--- TASK ITEM ---
Before copying, set aside the pictures; then restate exactly the lines from the one with "51: (1038, 400, 1.04)" through the last line of the records.

--- INFORMATION GIVEN ---
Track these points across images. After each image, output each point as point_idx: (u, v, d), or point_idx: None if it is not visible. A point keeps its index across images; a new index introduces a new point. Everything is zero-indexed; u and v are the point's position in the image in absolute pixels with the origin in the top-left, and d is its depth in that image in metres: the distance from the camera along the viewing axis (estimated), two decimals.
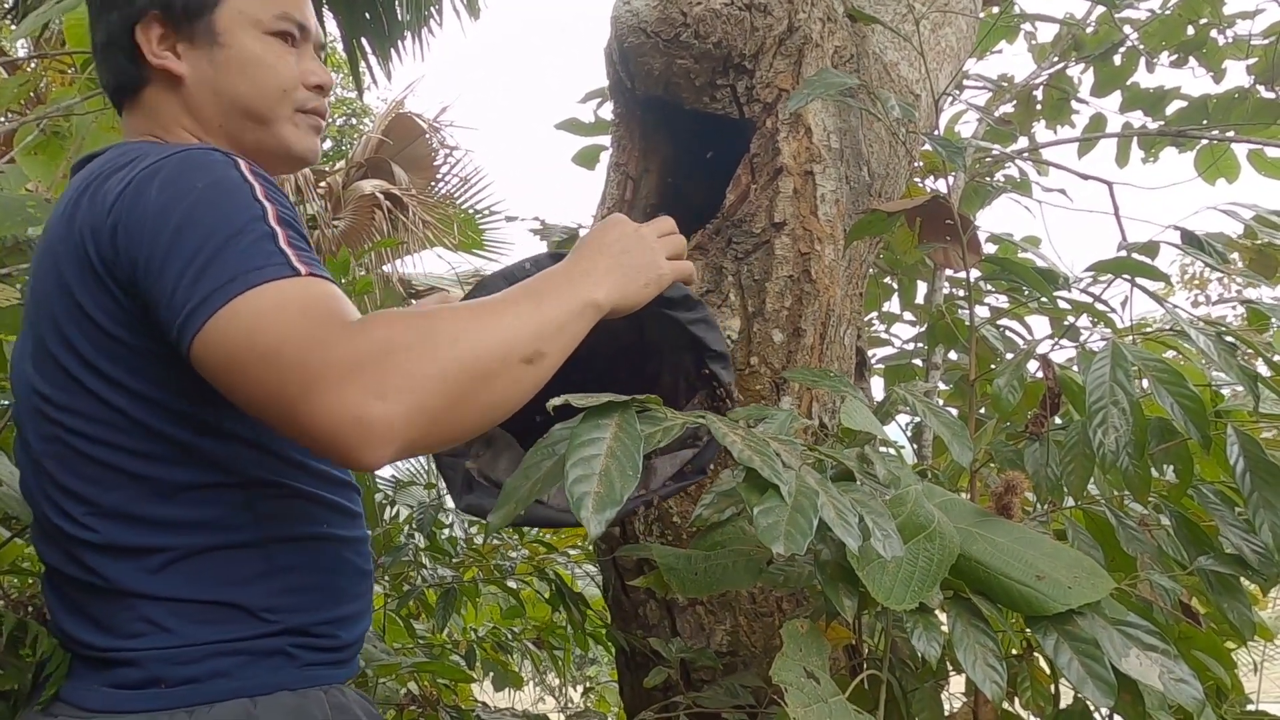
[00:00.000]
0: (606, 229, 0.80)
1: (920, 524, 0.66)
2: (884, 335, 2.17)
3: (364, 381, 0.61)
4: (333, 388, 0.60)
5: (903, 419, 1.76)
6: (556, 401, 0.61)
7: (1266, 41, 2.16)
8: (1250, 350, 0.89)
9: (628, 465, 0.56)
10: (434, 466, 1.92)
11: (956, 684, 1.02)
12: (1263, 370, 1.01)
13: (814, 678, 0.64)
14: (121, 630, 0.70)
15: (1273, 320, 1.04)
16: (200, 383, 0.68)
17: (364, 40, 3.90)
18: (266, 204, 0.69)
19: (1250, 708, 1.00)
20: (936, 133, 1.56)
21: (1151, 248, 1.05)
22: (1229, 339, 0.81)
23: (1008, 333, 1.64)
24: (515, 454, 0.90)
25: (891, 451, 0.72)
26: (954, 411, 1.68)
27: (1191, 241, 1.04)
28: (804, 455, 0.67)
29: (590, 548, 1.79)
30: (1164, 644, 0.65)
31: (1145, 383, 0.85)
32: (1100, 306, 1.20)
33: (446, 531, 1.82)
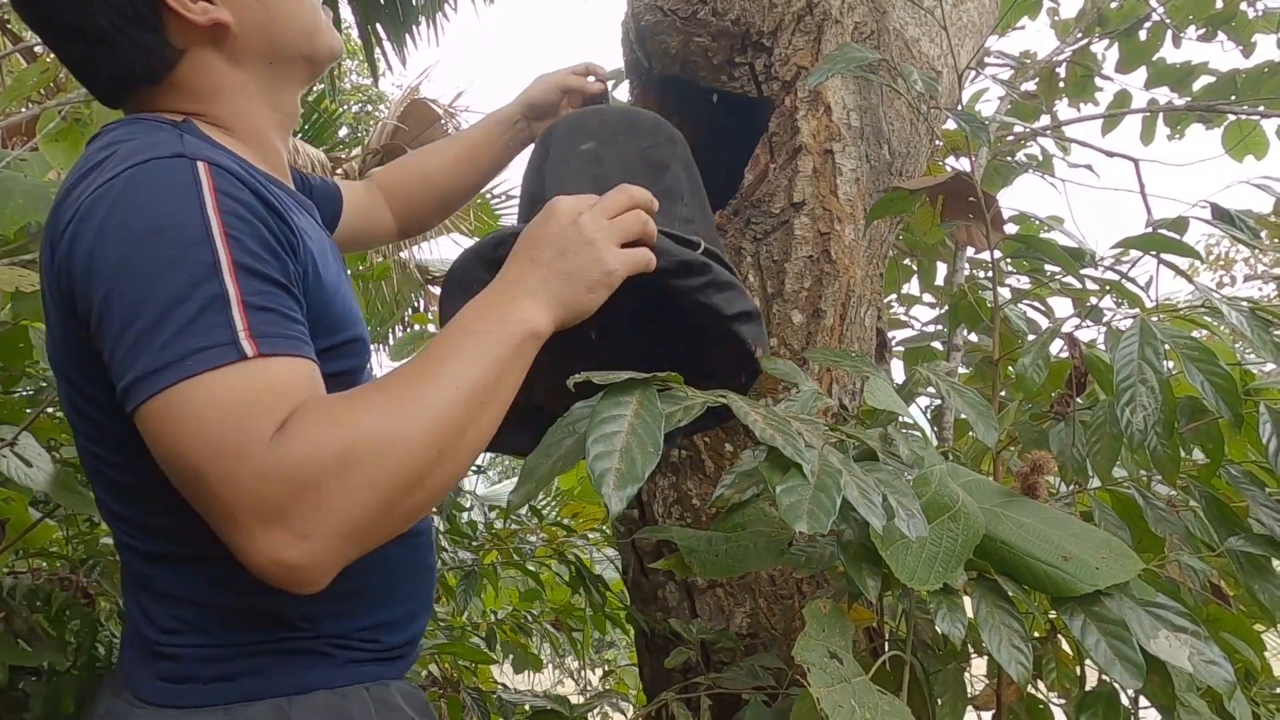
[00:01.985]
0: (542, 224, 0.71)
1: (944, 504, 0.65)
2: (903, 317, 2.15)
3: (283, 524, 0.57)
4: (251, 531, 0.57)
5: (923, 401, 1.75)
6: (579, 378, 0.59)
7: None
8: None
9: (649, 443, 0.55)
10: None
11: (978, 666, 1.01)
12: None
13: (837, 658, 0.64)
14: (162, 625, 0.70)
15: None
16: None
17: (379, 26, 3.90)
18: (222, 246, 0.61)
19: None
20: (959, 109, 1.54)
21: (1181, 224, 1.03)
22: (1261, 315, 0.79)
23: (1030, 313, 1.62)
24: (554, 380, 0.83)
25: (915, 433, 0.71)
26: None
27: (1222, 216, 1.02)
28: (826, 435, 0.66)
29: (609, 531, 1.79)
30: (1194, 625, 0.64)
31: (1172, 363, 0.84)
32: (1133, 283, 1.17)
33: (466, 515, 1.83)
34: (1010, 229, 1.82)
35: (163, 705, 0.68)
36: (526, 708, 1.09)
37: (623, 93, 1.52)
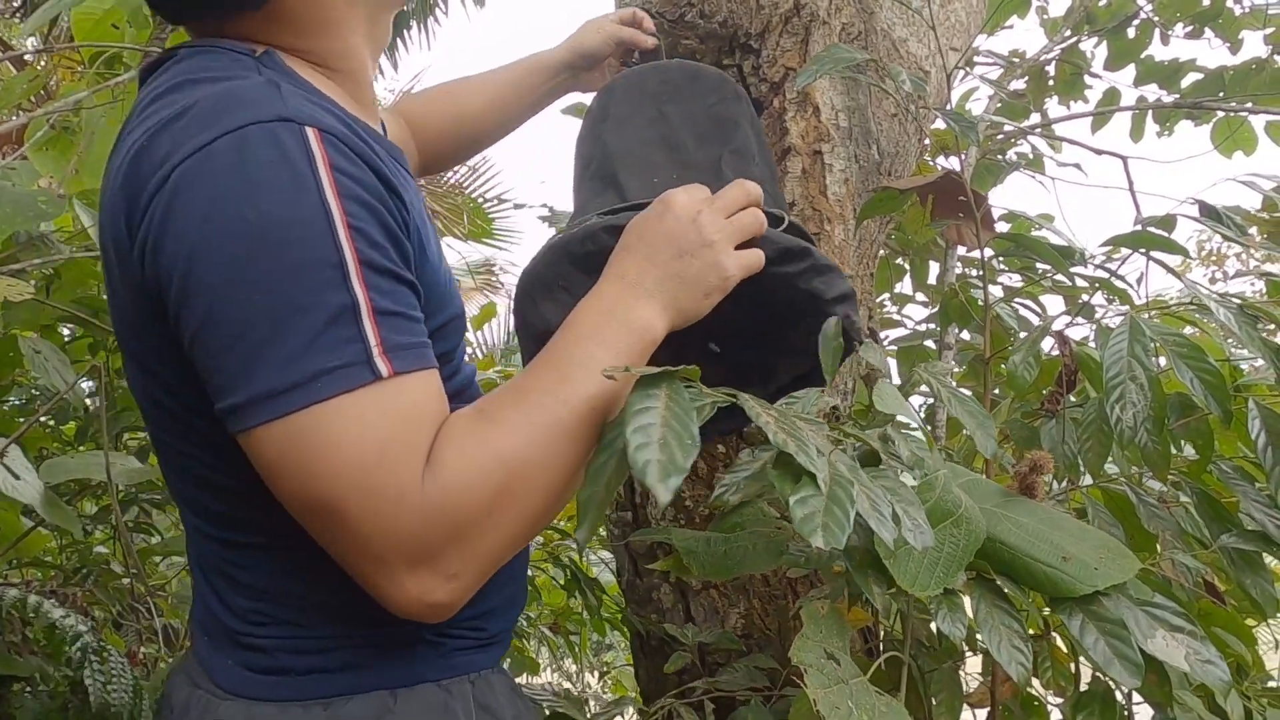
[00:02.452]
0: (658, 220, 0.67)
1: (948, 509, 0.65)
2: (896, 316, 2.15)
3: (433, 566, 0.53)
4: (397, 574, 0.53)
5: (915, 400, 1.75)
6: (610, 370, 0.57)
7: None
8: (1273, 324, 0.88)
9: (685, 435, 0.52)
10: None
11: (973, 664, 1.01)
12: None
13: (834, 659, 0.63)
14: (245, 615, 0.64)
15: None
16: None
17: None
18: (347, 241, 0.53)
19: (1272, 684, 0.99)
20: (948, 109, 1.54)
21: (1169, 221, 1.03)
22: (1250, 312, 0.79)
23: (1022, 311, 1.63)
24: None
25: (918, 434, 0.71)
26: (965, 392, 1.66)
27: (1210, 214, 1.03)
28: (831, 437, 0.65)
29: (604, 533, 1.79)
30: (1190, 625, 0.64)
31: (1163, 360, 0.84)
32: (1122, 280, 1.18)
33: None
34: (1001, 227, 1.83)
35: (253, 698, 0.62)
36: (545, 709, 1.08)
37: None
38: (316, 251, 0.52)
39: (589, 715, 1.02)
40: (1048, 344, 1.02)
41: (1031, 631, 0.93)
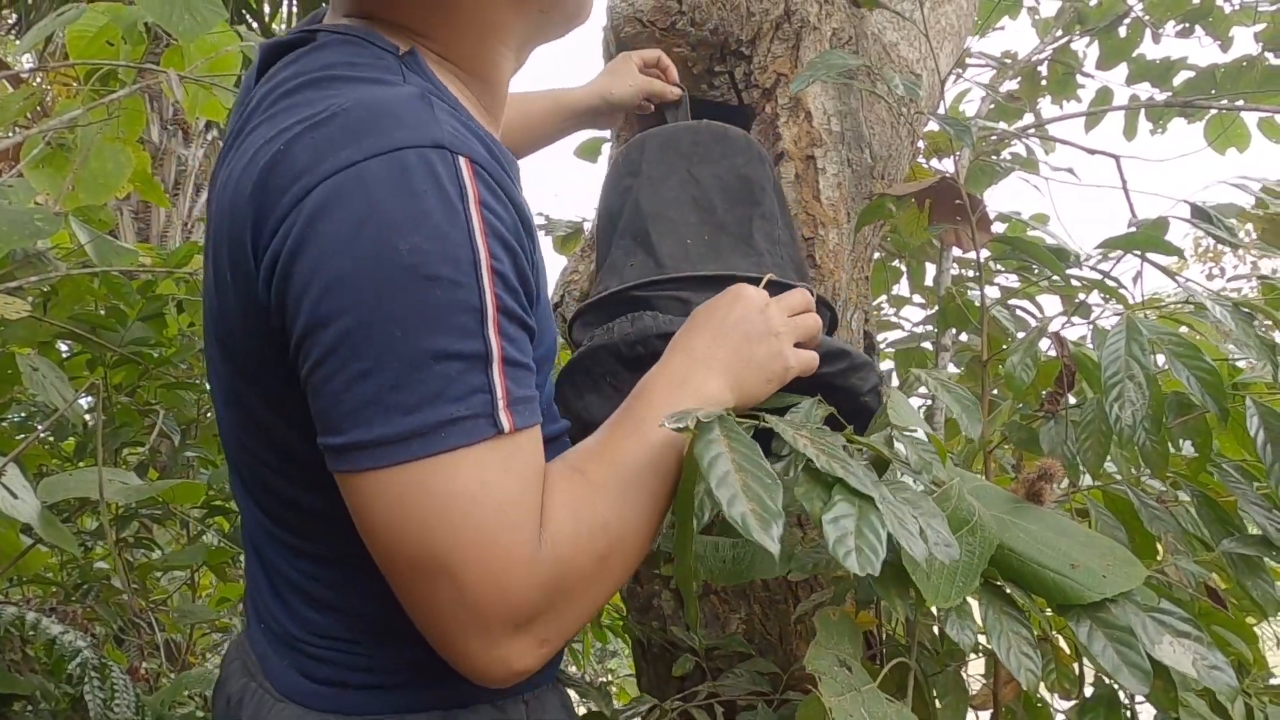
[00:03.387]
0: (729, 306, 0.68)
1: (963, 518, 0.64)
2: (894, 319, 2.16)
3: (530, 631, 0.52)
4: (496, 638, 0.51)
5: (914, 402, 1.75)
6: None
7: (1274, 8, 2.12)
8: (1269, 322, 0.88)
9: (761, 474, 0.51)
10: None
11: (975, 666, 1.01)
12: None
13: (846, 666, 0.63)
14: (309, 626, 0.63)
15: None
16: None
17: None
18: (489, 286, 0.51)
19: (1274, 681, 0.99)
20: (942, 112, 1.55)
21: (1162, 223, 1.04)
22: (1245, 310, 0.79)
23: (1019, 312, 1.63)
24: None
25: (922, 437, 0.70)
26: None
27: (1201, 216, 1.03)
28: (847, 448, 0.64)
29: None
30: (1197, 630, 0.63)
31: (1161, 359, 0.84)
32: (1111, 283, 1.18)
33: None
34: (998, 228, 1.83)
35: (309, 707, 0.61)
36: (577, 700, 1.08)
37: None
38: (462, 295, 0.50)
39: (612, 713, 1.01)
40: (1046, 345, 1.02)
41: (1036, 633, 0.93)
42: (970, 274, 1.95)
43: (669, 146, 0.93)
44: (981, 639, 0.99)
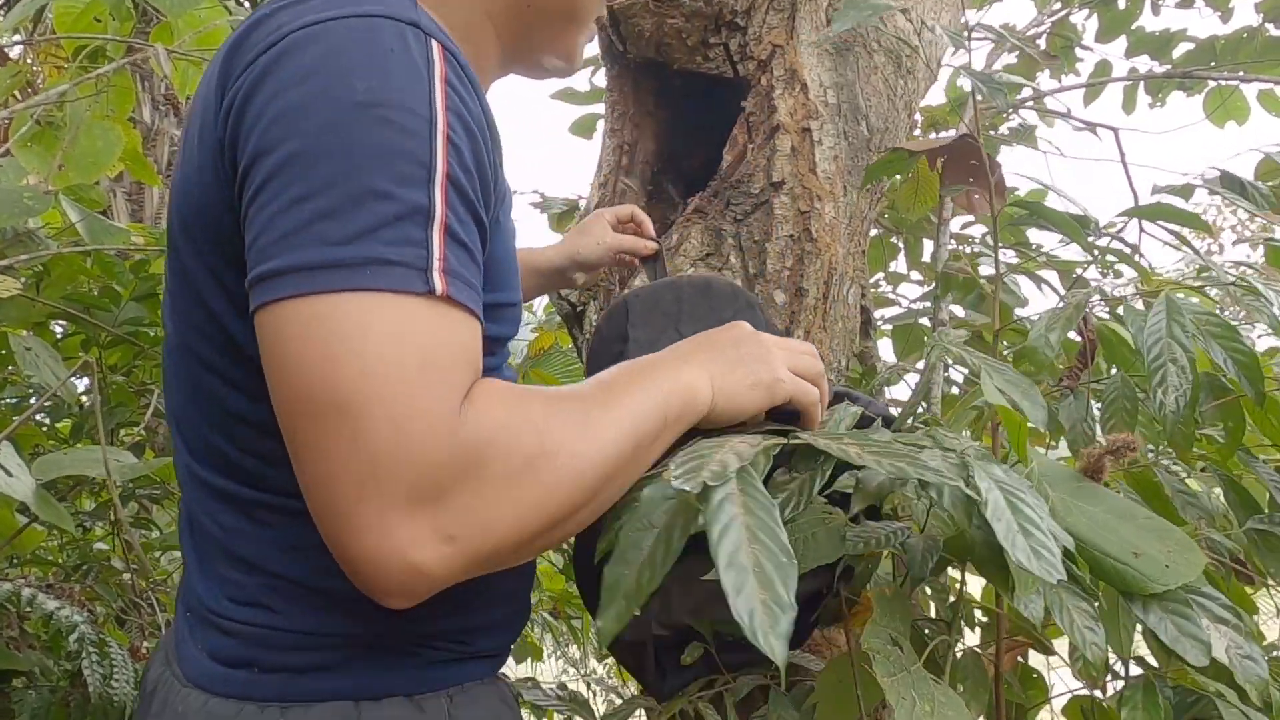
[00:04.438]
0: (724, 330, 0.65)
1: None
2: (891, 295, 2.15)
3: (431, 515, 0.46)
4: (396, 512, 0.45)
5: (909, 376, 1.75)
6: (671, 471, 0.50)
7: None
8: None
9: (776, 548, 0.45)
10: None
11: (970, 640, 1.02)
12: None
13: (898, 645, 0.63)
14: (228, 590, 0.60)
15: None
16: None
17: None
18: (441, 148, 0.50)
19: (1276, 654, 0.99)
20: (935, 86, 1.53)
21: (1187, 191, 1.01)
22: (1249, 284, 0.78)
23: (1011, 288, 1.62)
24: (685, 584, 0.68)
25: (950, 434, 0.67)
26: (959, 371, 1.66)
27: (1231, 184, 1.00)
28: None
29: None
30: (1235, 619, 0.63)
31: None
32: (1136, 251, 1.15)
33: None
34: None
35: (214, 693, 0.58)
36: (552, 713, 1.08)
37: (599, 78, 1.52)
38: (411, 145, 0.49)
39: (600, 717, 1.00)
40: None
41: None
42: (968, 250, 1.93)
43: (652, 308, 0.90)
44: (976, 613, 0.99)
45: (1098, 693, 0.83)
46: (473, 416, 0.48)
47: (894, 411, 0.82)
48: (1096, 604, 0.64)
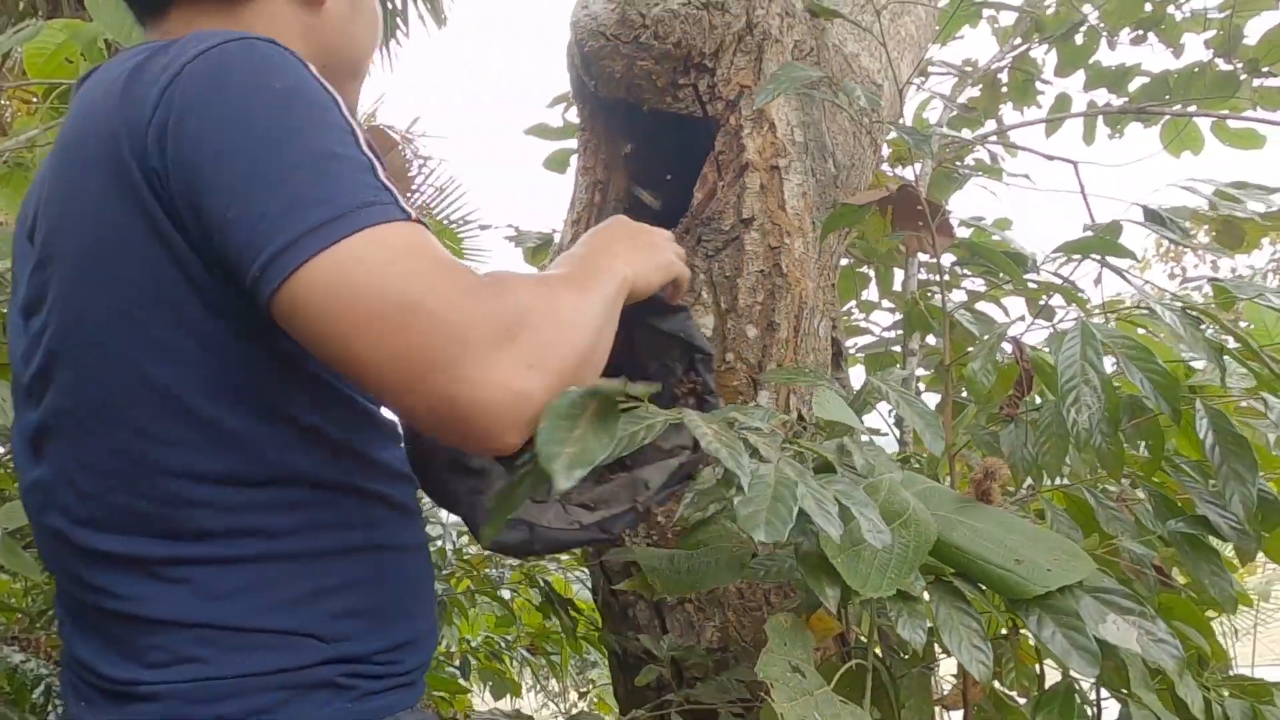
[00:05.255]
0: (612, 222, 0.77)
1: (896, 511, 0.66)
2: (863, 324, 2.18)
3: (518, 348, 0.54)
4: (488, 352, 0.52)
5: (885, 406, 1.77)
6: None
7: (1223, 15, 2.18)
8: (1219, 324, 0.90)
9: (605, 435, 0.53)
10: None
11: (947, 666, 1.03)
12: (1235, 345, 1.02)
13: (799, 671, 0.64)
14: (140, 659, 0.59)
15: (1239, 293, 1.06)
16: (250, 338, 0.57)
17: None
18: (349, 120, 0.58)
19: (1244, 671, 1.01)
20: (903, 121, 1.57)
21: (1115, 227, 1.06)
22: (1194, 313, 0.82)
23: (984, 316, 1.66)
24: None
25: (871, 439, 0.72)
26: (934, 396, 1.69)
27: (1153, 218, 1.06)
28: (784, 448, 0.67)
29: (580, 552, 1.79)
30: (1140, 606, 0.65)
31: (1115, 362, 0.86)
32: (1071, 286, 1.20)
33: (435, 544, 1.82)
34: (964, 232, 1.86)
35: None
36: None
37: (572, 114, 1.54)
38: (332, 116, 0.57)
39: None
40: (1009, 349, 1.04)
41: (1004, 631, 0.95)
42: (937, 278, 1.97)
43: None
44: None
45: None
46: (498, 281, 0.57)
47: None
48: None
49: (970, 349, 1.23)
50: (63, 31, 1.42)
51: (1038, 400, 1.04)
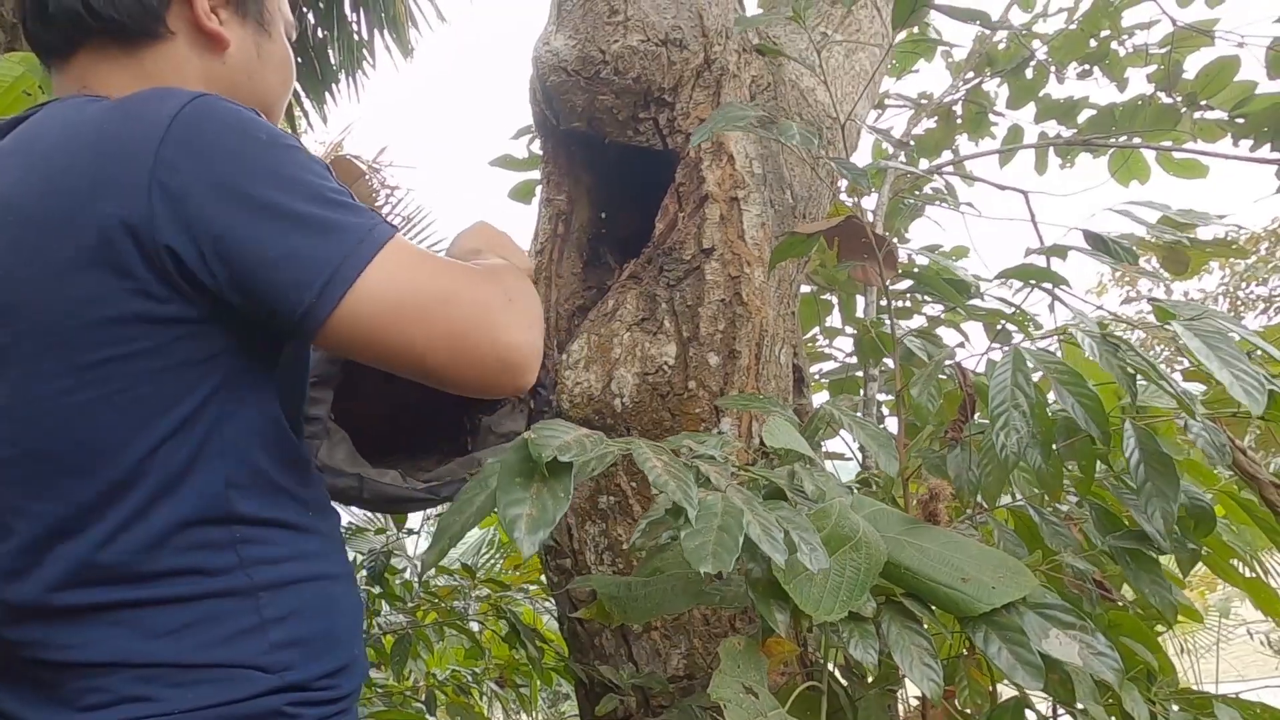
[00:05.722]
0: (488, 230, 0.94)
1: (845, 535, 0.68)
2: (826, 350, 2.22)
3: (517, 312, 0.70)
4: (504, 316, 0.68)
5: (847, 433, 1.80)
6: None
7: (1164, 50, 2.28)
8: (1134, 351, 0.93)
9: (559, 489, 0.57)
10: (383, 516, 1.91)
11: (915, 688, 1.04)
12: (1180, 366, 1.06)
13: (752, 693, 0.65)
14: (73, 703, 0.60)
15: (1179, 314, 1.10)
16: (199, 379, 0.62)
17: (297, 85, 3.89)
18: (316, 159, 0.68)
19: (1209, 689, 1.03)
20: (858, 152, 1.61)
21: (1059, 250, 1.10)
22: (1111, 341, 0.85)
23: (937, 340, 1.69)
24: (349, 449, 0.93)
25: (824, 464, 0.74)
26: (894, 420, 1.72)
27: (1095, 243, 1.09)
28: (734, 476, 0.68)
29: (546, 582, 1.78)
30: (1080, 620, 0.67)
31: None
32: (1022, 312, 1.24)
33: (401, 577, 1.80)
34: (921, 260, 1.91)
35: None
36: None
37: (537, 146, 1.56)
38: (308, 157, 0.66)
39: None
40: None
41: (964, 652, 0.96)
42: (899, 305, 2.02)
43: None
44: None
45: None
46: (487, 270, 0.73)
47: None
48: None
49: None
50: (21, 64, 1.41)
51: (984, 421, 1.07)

--- WRITTEN ANSWER ---
51: (1038, 400, 1.04)
[00:05.722]
0: (488, 230, 0.94)
1: (845, 535, 0.68)
2: (826, 350, 2.22)
3: (517, 312, 0.70)
4: (504, 316, 0.68)
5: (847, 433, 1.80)
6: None
7: (1164, 50, 2.28)
8: (1134, 351, 0.93)
9: (559, 489, 0.57)
10: (383, 516, 1.91)
11: (915, 688, 1.04)
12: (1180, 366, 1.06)
13: (752, 693, 0.65)
14: (73, 703, 0.60)
15: (1179, 314, 1.10)
16: (199, 379, 0.62)
17: (297, 85, 3.89)
18: (316, 159, 0.68)
19: (1209, 689, 1.03)
20: (858, 152, 1.61)
21: (1059, 250, 1.10)
22: (1111, 341, 0.85)
23: (937, 340, 1.69)
24: (349, 449, 0.93)
25: (824, 464, 0.74)
26: (894, 420, 1.72)
27: (1095, 243, 1.09)
28: (734, 476, 0.68)
29: (546, 582, 1.78)
30: (1080, 620, 0.67)
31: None
32: (1022, 312, 1.24)
33: (401, 577, 1.80)
34: (921, 260, 1.91)
35: None
36: None
37: (537, 146, 1.56)
38: (308, 157, 0.66)
39: None
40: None
41: (964, 652, 0.96)
42: (899, 305, 2.02)
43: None
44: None
45: None
46: (487, 270, 0.73)
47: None
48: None
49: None
50: (21, 64, 1.41)
51: (984, 421, 1.07)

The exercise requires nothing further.